Я сказал им про Арарат. Наступила относительная тишина. На лицах истязателей моих явственно проступило недоумение. «А ну скажи „кукуруза“…» Я собрался с духом и сказал. «Кукугуза…» — неуверенно скартавил кто-то, но прозвучало это неубедительно: было уже ясно, что удовольствие я людям каким-то образом испортил. Мне дали пару раз под зад, оторвали пуговицу на курточке и разочарованно отпустили жить дальше. Я по-прежнему ничего не понимал.
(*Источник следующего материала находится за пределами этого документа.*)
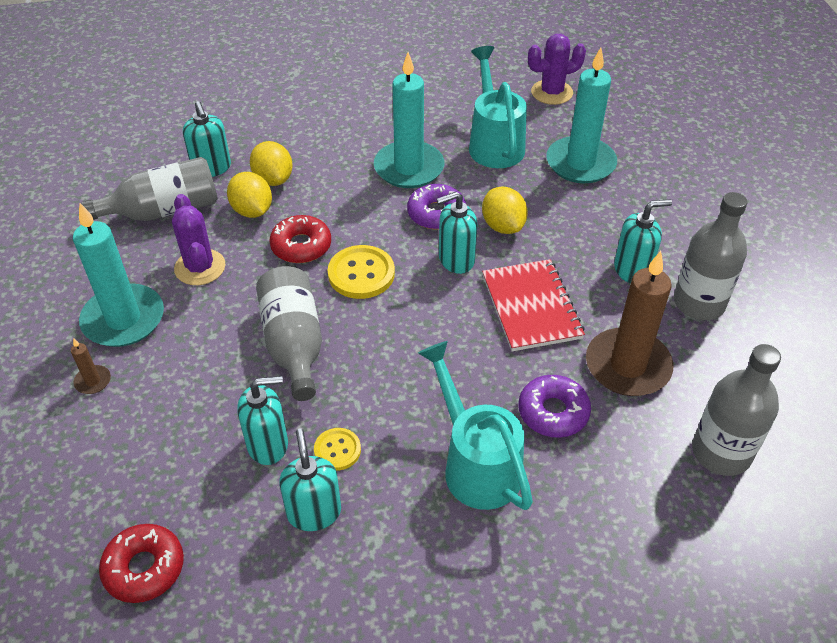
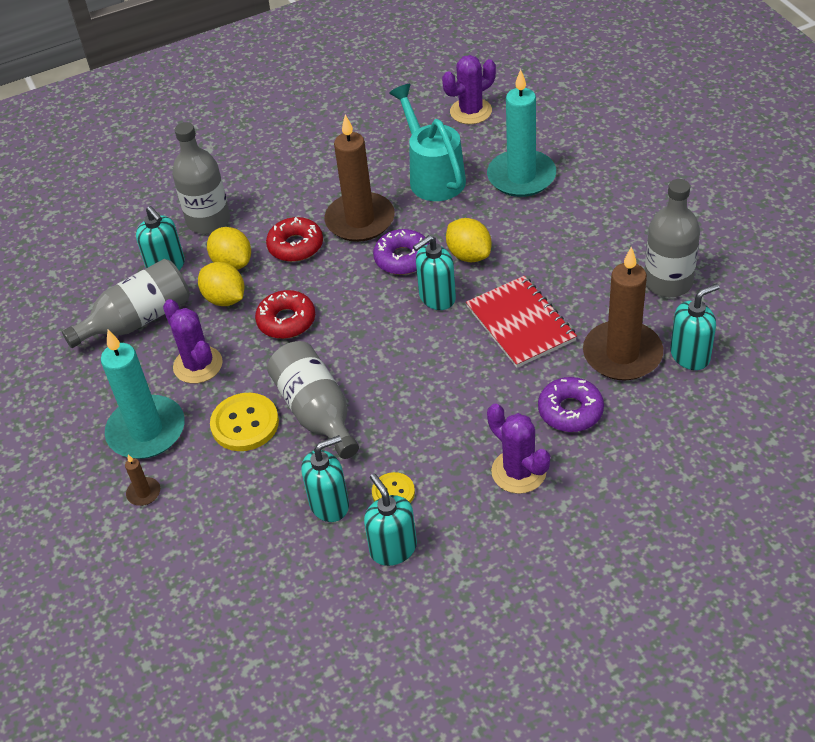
camera: 10 degrees left, 0 degrees up
(144, 568) = (264, 633): red donut -> red donut (295, 246)
(361, 274) = (353, 332): yellow button -> yellow button (245, 424)
(409, 168) = (360, 220): turquoise candle -> brown candle
(476, 464) = (518, 471): turquoise watering can -> purple cactus
(632, 270) = (600, 267): turquoise soap dispenser -> turquoise soap dispenser (690, 355)
(721, 452) = (723, 406): grey bottle -> grey bottle (208, 221)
После уроков небольшая группа любителей подстерегла меня на крутом берегу Ташолки и устроила стандартную выволочку — уже не как еврею, а просто как новенькому да еще вдобавок городскому. Я разбил в кровь нос Борьке Трунову (совсем того не желая), это вновь нарушило отлаженную программу, так что меня вчетвером отвалтузили без всякого энтузиазма, и я, маменькин сынок, гогочка, рыдая от людской несправедливости, отправился домой. Еврейский вопрос ни на данной стадии знакомства, ни в дальнейшем более не поднимался.
Впоследствии все мы, естественно, подружились. Борька Трунов стал вообще моим главным дружком — у него я учился небрежно ругаться матом, элегантно плевать сквозь зубы и выливать сусликов. Я был принят в русские и с презрением, хотя и без настоящей неприязни, глядел на единственного подлинною еврея в классе, — тоже Борю, тоже эвакуированного, тоже юродского, но совсем уже жалкого заморыша, сморщенного какого-то, перекошенного и не способного правильно сказать «кукуруза». Я глядел на него с презрением, но иногда какой-то холодок вдруг пробирал меня до костей, какое-то странное чувство — то ли вины, то ли стыда — возникало, и непонятно было, что делать с этим холодком и с этим стыдом, и хотелось, чтобы этого жалкого Бори не было бы в поле зрения вообще, — мир без него был гораздо проще, яснее, беззаботнее, а значит — лучше.
Не помню, Встречался ли я в Ташле с антисемитизмом взрослых. Видимо, нет. Но с меня вполне хватило и школьного антисемитизма. Это, правда, был какой-то путаный антисемитизм. Во-первых, мальчишки совершенно искренне считали, что все евреи живут в городе, из чего делали восхищающий своей логичностью вывод: все, кто из города, — евреи. Во-вторых, они совершенно не могли связно объяснить мне, почему еврей — это плохо. Они и сами этого толком не знали. Самое убедительное, что я услышал от них, было: евреи Христа распяли. Ну и что? А ничего. Гады они, и все. К сожалению, я не помню в деталях этих наших этнологических бесед (на сеновале, в пристройке высоченного Труновского дома, и на базу[4] у них же, на соломе, под ласковым весенним солнышком). Помню только, что я ни в коем случае не оспаривал основного тезиса — все евреи гады, — я только страстно хотел понять, почему это так?